━━ DOCUMENT TEXT ━━

That episode ignited a firestorm of criticism from Senate Republicans, who questioned her honesty and vowed to oppose her nomination and exposed misgivings from more liberal detractors who questioned whether her temperament, her family’s investments and her relations with African strongmen made her unfit to lead the State Department.

In plotting her political rehabilitation, Rice has kept whatever disappointment she may have felt in check, employing humor to blunt the indignity of the experience.

At the same time, her staff has sought to erect a more protective shield around her, moving to restrict access by mid-level foreign delegates suspected of leaking details about her more controversial positions and sometimes undiplomatic remarks in confidential deliberations at the United Nations.

Last month, Rice marked her reentry onto the national political stage with an appearance on Comedy Central’s “Daily Show” with Jon Stewart, a sympathetic host who denounced the “malevolence” of her Republican critics and urged her to respond with her trademark cussing. “What would you say to them?” he asked. “And feel free to talk like a sailor.”

━━━

[PROBLEM DESCRIPTION]
Continue the article on Rice's political rehabilitation, starting right after its last sentence.

━━ DATA ━━

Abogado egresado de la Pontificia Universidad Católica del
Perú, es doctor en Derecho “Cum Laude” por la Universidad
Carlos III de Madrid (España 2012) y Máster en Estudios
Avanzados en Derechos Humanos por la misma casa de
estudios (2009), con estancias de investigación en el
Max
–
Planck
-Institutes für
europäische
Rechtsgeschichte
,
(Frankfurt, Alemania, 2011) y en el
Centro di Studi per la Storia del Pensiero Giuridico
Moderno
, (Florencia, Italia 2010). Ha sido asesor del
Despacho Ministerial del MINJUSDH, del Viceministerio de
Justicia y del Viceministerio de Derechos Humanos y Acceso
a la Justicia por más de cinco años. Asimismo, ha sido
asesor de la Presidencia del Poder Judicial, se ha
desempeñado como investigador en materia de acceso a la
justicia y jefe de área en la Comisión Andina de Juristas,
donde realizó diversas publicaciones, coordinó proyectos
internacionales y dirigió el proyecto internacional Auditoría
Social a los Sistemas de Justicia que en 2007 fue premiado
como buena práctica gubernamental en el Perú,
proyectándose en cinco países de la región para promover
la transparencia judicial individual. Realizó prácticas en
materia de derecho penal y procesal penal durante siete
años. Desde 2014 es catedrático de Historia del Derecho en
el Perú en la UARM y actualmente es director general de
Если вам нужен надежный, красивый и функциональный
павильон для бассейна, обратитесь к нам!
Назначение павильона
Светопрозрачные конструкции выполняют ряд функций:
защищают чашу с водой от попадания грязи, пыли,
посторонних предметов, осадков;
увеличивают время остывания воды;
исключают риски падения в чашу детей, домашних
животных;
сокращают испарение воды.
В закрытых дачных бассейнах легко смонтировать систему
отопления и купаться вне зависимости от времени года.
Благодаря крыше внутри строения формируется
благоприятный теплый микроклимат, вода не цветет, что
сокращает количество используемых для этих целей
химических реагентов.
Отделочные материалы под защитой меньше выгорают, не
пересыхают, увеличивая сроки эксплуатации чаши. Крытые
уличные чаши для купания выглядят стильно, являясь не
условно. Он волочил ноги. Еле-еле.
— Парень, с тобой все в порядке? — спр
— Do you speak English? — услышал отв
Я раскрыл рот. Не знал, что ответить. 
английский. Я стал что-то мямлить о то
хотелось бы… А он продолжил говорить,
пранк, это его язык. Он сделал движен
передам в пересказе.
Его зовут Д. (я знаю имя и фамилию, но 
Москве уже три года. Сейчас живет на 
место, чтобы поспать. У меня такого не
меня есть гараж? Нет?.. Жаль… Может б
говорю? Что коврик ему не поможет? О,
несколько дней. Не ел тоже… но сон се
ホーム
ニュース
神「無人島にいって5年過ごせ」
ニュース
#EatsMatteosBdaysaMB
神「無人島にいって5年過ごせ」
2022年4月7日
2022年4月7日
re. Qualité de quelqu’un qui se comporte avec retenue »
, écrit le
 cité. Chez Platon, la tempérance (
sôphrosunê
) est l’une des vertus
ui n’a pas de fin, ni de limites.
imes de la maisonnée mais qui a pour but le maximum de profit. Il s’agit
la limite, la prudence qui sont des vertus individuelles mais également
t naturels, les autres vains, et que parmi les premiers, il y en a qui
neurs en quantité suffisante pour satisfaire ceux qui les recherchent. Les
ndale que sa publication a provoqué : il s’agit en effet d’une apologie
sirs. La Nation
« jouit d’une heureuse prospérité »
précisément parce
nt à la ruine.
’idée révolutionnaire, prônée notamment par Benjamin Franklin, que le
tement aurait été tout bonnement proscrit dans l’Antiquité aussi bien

━━━
━━ DATA ━━

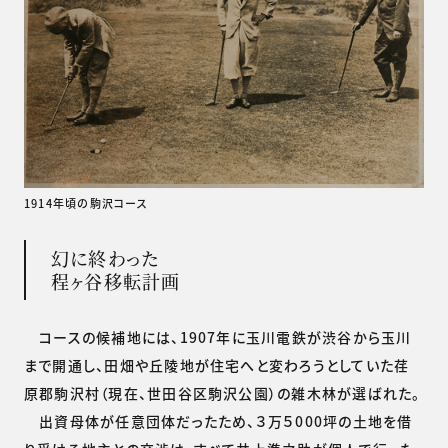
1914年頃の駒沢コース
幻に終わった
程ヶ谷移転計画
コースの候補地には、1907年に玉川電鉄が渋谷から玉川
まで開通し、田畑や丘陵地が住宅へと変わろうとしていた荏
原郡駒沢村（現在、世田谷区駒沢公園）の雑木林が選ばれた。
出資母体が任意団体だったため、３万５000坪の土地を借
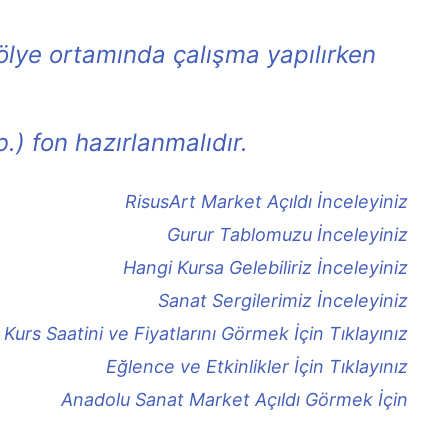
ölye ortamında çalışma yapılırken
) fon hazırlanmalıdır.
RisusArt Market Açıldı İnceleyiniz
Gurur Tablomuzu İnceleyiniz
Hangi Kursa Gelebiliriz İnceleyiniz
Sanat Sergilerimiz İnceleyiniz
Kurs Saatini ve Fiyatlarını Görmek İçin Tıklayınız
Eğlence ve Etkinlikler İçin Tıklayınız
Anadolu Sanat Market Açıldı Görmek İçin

━━━

[TASK OUTPUT]
In December, just days after she withdrew her name from consideration for secretary of state, Rice made a showing at the U.N. Correspondents Association annual ball, where she assured U.N.-based reporters and diplomats she was not disappointed to be sticking around the United Nations for a while longer. “There is no place in the world I’d rather be tonight,” she said. The punch line appeared on a screen behind her: a picture of the State Department.

Rice made light of reporting highlighting her support for controversial African leaders, including Rwandan President Paul Kagame, whose government stands accused of backing a brutal insurgency in the neighboring Democratic Republic of the Congo: “I’m amazed by some of the work you do — absolutely incredible. Some of you have been able to uncover things about me that I didn’t even know about myself. Seriously, even I didn’t know that I once lost a human-heart-eating contest to Idi Amin.”

Rice, 48, has largely fallen below the media’s radar, but her standing within the Obama administration remains secure, according to White House officials and Democratic lawmakers. Her U.N. colleagues are betting she will ultimately serve as Obama’s national security adviser, probably sometime after the United States assumes the rotating presidency of the U.N. Security Council in July.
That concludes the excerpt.